## Dataset content

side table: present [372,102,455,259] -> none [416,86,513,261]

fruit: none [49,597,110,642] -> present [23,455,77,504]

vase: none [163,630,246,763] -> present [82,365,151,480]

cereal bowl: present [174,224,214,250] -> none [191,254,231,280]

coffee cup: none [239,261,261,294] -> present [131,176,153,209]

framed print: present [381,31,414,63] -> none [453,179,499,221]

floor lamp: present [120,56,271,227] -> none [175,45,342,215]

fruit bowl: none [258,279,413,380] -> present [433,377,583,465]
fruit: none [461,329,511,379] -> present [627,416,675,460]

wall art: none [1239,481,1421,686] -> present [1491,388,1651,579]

## Exercise details
All entries are to be reproduced verbatim, with none omitted.

## Answer box
side table: present [372,102,455,259] -> none [416,86,513,261]

fruit: none [49,597,110,642] -> present [23,455,77,504]

vase: none [163,630,246,763] -> present [82,365,151,480]

cereal bowl: present [174,224,214,250] -> none [191,254,231,280]

coffee cup: none [239,261,261,294] -> present [131,176,153,209]

framed print: present [381,31,414,63] -> none [453,179,499,221]

floor lamp: present [120,56,271,227] -> none [175,45,342,215]

fruit bowl: none [258,279,413,380] -> present [433,377,583,465]
fruit: none [461,329,511,379] -> present [627,416,675,460]

wall art: none [1239,481,1421,686] -> present [1491,388,1651,579]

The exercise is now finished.